=== Recorded information ===
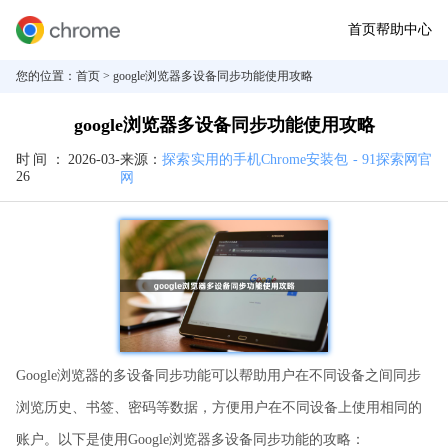
首页
帮助中心
您的位置：
首页
> google浏览器多设备同步功能使用攻略
google浏览器多设备同步功能使用攻略
时间：
2026-03-
来源：
探索实用的手机Chrome安装包 - 91探索网官
26
网
Google浏览器的多设备同步功能可以帮助用户在不同设备之间同步
浏览历史、书签、密码等数据，方便用户在不同设备上使用相同的
账户。以下是使用Google浏览器多设备同步功能的攻略：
===
Assignment: Pictures aside, restate all of the entries exactly.

Your solution:
首页
帮助中心
您的位置：
首页
> google浏览器多设备同步功能使用攻略
google浏览器多设备同步功能使用攻略
时间：
2026-03-
来源：
探索实用的手机Chrome安装包 - 91探索网官
26
网
Google浏览器的多设备同步功能可以帮助用户在不同设备之间同步
浏览历史、书签、密码等数据，方便用户在不同设备上使用相同的
账户。以下是使用Google浏览器多设备同步功能的攻略：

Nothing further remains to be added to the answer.